Stored records:
=== Begin Enclosure ===

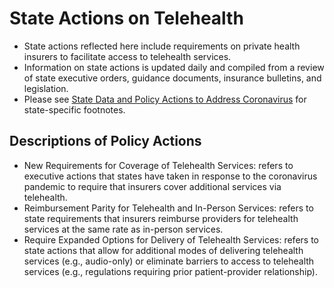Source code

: # State Actions on Telehealth
<ul>
<li>State actions reflected here include requirements on private health insurers to facilitate access to telehealth services.</li>
<li>Information on state actions is updated daily and compiled from a review of state executive orders, guidance documents, insurance bulletins, and legislation.</li>
<li>Please see <a href="https://www.kff.org/health-costs/issue-brief/state-data-and-policy-actions-to-address-coronavirus/#policyactions">State Data and Policy Actions to Address Coronavirus</a> for state-specific footnotes.</li>
</ul>

## Descriptions of Policy Actions
<ul>
<li>New Requirements for Coverage of Telehealth Services: refers to executive actions that states have taken in response to the coronavirus pandemic to require that insurers cover additional services via telehealth.</li>
<li>Reimbursement Parity for Telehealth and In-Person Services: refers to state requirements that insurers reimburse providers for telehealth services at the same rate as in-person services.</li>
<li>Require Expanded Options for Delivery of Telehealth Services: refers to state actions that allow for additional modes of delivering telehealth services (e.g., audio-only) or eliminate barriers to access to telehealth services (e.g., regulations requiring prior patient-provider relationship).</li>
</ul>

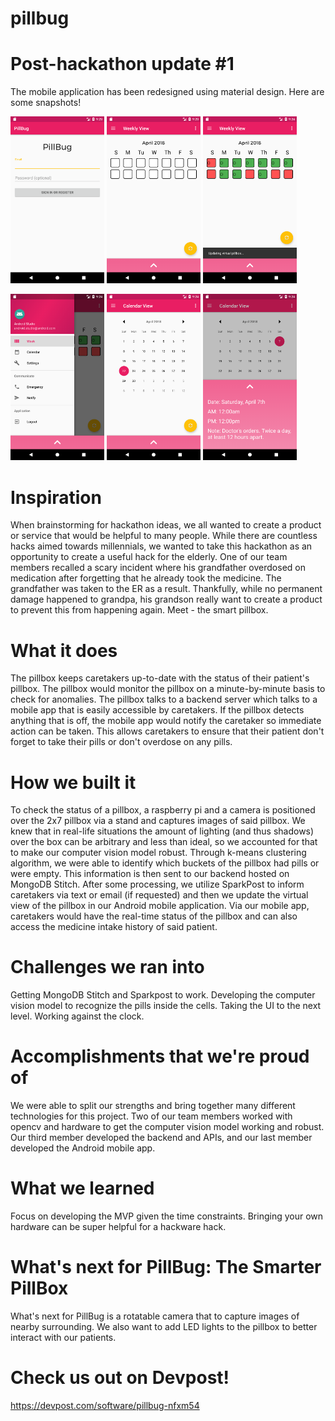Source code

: # pillbug

# Post-hackathon update #1
The mobile application has been redesigned using material design. Here are some snapshots!  

<p float="left">
<img src="https://github.com/anthonyc1/pillbug/blob/master/screenshots/login.png" width="150px">
<img src="https://github.com/anthonyc1/pillbug/blob/master/screenshots/weeklyview.png" width="150px">
<img src="https://github.com/anthonyc1/pillbug/blob/master/screenshots/weeklyviewdata.png" width="150px">
</p>

<p float="left">
<img src="https://github.com/anthonyc1/pillbug/blob/master/screenshots/navigation.png" width="150px">
<img src="https://github.com/anthonyc1/pillbug/blob/master/screenshots/calendarview.png" width="150px">
<img src="https://github.com/anthonyc1/pillbug/blob/master/screenshots/calendarviewdata.png" width="150px">
</p>

# Inspiration
When brainstorming for hackathon ideas, we all wanted to create a product or service that would be helpful to many people. While there are countless hacks aimed towards millennials, we wanted to take this hackathon as an opportunity to create a useful hack for the elderly. One of our team members recalled a scary incident where his grandfather overdosed on medication after forgetting that he already took the medicine. The grandfather was taken to the ER as a result. Thankfully, while no permanent damage happened to grandpa, his grandson really want to create a product to prevent this from happening again. Meet - the smart pillbox.

# What it does
The pillbox keeps caretakers up-to-date with the status of their patient's pillbox. The pillbox would monitor the pillbox on a minute-by-minute basis to check for anomalies. The pillbox talks to a backend server which talks to a mobile app that is easily accessible by caretakers. If the pillbox detects anything that is off, the mobile app would notify the caretaker so immediate action can be taken. This allows caretakers to ensure that their patient don't forget to take their pills or don't overdose on any pills.

# How we built it
To check the status of a pillbox, a raspberry pi and a camera is positioned over the 2x7 pillbox via a stand and captures images of said pillbox. We knew that in real-life situations the amount of lighting (and thus shadows) over the box can be arbitrary and less than ideal, so we accounted for that to make our computer vision model robust. Through k-means clustering algorithm, we were able to identify which buckets of the pillbox had pills or were empty. This information is then sent to our backend hosted on MongoDB Stitch. After some processing, we utilize SparkPost to inform caretakers via text or email (if requested) and then we update the virtual view of the pillbox in our Android mobile application. Via our mobile app, caretakers would have the real-time status of the pillbox and can also access the medicine intake history of said patient.

# Challenges we ran into
Getting MongoDB Stitch and Sparkpost to work. Developing the computer vision model to recognize the pills inside the cells. Taking the UI to the next level. Working against the clock.

# Accomplishments that we're proud of
We were able to split our strengths and bring together many different technologies for this project. Two of our team members worked with opencv and hardware to get the computer vision model working and robust. Our third member developed the backend and APIs, and our last member developed the Android mobile app.

# What we learned
Focus on developing the MVP given the time constraints. Bringing your own hardware can be super helpful for a hackware hack.

# What's next for PillBug: The Smarter PillBox
What's next for PillBug is a rotatable camera that to capture images of nearby surrounding. We also want to add LED lights to the pillbox to better interact with our patients.

# Check us out on Devpost!
https://devpost.com/software/pillbug-nfxm54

=== End Enclosure ===

### [HOW TO COMPLETE THIS TASK]
Above are the records; copy every one of them exactly and omit the images.

### [OUTPUT FOR THIS TASK]
Source code

: # State Actions on Telehealth
<ul>
<li>State actions reflected here include requirements on private health insurers to facilitate access to telehealth services.</li>
<li>Information on state actions is updated daily and compiled from a review of state executive orders, guidance documents, insurance bulletins, and legislation.</li>
<li>Please see <a href="https://www.kff.org/health-costs/issue-brief/state-data-and-policy-actions-to-address-coronavirus/#policyactions">State Data and Policy Actions to Address Coronavirus</a> for state-specific footnotes.</li>
</ul>

## Descriptions of Policy Actions
<ul>
<li>New Requirements for Coverage of Telehealth Services: refers to executive actions that states have taken in response to the coronavirus pandemic to require that insurers cover additional services via telehealth.</li>
<li>Reimbursement Parity for Telehealth and In-Person Services: refers to state requirements that insurers reimburse providers for telehealth services at the same rate as in-person services.</li>
<li>Require Expanded Options for Delivery of Telehealth Services: refers to state actions that allow for additional modes of delivering telehealth services (e.g., audio-only) or eliminate barriers to access to telehealth services (e.g., regulations requiring prior patient-provider relationship).</li>
</ul>

Source code

: # pillbug

# Post-hackathon update #1
The mobile application has been redesigned using material design. Here are some snapshots!  

<p float="left">
<img src="https://github.com/anthonyc1/pillbug/blob/master/screenshots/login.png" width="150px">
<img src="https://github.com/anthonyc1/pillbug/blob/master/screenshots/weeklyview.png" width="150px">
<img src="https://github.com/anthonyc1/pillbug/blob/master/screenshots/weeklyviewdata.png" width="150px">
</p>

<p float="left">
<img src="https://github.com/anthonyc1/pillbug/blob/master/screenshots/navigation.png" width="150px">
<img src="https://github.com/anthonyc1/pillbug/blob/master/screenshots/calendarview.png" width="150px">
<img src="https://github.com/anthonyc1/pillbug/blob/master/screenshots/calendarviewdata.png" width="150px">
</p>

# Inspiration
When brainstorming for hackathon ideas, we all wanted to create a product or service that would be helpful to many people. While there are countless hacks aimed towards millennials, we wanted to take this hackathon as an opportunity to create a useful hack for the elderly. One of our team members recalled a scary incident where his grandfather overdosed on medication after forgetting that he already took the medicine. The grandfather was taken to the ER as a result. Thankfully, while no permanent damage happened to grandpa, his grandson really want to create a product to prevent this from happening again. Meet - the smart pillbox.

# What it does
The pillbox keeps caretakers up-to-date with the status of their patient's pillbox. The pillbox would monitor the pillbox on a minute-by-minute basis to check for anomalies. The pillbox talks to a backend server which talks to a mobile app that is easily accessible by caretakers. If the pillbox detects anything that is off, the mobile app would notify the caretaker so immediate action can be taken. This allows caretakers to ensure that their patient don't forget to take their pills or don't overdose on any pills.

# How we built it
To check the status of a pillbox, a raspberry pi and a camera is positioned over the 2x7 pillbox via a stand and captures images of said pillbox. We knew that in real-life situations the amount of lighting (and thus shadows) over the box can be arbitrary and less than ideal, so we accounted for that to make our computer vision model robust. Through k-means clustering algorithm, we were able to identify which buckets of the pillbox had pills or were empty. This information is then sent to our backend hosted on MongoDB Stitch. After some processing, we utilize SparkPost to inform caretakers via text or email (if requested) and then we update the virtual view of the pillbox in our Android mobile application. Via our mobile app, caretakers would have the real-time status of the pillbox and can also access the medicine intake history of said patient.

# Challenges we ran into
Getting MongoDB Stitch and Sparkpost to work. Developing the computer vision model to recognize the pills inside the cells. Taking the UI to the next level. Working against the clock.

# Accomplishments that we're proud of
We were able to split our strengths and bring together many different technologies for this project. Two of our team members worked with opencv and hardware to get the computer vision model working and robust. Our third member developed the backend and APIs, and our last member developed the Android mobile app.

# What we learned
Focus on developing the MVP given the time constraints. Bringing your own hardware can be super helpful for a hackware hack.

# What's next for PillBug: The Smarter PillBox
What's next for PillBug is a rotatable camera that to capture images of nearby surrounding. We also want to add LED lights to the pillbox to better interact with our patients.

# Check us out on Devpost!
https://devpost.com/software/pillbug-nfxm54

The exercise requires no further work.